Lijst met gegevens
------------------------------------
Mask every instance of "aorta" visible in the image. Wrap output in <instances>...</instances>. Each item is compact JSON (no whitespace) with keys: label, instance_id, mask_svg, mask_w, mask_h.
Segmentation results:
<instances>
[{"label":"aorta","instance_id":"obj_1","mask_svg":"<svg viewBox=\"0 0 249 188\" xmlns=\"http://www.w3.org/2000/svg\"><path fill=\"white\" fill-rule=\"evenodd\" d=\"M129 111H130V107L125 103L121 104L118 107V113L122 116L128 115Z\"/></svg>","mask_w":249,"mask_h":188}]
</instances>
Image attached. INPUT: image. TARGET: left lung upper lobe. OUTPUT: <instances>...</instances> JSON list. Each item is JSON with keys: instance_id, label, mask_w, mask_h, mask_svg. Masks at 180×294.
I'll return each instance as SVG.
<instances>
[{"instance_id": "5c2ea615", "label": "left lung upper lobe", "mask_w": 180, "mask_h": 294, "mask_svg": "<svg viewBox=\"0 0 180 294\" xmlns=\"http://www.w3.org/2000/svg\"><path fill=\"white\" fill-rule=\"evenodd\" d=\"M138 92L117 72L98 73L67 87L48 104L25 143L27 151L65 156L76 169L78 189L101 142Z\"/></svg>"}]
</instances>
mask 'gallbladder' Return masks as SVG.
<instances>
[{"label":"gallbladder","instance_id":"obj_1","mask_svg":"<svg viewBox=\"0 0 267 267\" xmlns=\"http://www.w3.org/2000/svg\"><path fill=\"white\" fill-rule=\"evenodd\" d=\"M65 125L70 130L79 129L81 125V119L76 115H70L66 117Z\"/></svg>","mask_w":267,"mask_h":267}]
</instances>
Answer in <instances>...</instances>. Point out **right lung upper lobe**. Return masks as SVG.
------------------------------------
→ Wat gevraagd wordt
Geef alle regels van de records hierboven letterlijk en ongewijzigd terug.

→ Verwacht antwoord
Mask every instance of "aorta" visible in the image. Wrap output in <instances>...</instances>. Each item is compact JSON (no whitespace) with keys: label, instance_id, mask_svg, mask_w, mask_h.
Segmentation results:
<instances>
[{"label":"aorta","instance_id":"obj_1","mask_svg":"<svg viewBox=\"0 0 249 188\" xmlns=\"http://www.w3.org/2000/svg\"><path fill=\"white\" fill-rule=\"evenodd\" d=\"M129 111H130V107L125 103L121 104L118 107V113L122 116L128 115Z\"/></svg>","mask_w":249,"mask_h":188}]
</instances>
Image attached. INPUT: image. TARGET: left lung upper lobe. OUTPUT: <instances>...</instances> JSON list. Each item is JSON with keys: instance_id, label, mask_w, mask_h, mask_svg. Masks at 180×294.
I'll return each instance as SVG.
<instances>
[{"instance_id": "5c2ea615", "label": "left lung upper lobe", "mask_w": 180, "mask_h": 294, "mask_svg": "<svg viewBox=\"0 0 180 294\" xmlns=\"http://www.w3.org/2000/svg\"><path fill=\"white\" fill-rule=\"evenodd\" d=\"M138 92L117 72L98 73L67 87L48 104L25 143L27 151L65 156L76 169L78 189L101 142Z\"/></svg>"}]
</instances>
mask 'gallbladder' Return masks as SVG.
<instances>
[{"label":"gallbladder","instance_id":"obj_1","mask_svg":"<svg viewBox=\"0 0 267 267\" xmlns=\"http://www.w3.org/2000/svg\"><path fill=\"white\" fill-rule=\"evenodd\" d=\"M65 125L70 130L79 129L81 125V119L76 115H70L66 117Z\"/></svg>","mask_w":267,"mask_h":267}]
</instances>
Answer in <instances>...</instances>. Point out **right lung upper lobe**. Return masks as SVG.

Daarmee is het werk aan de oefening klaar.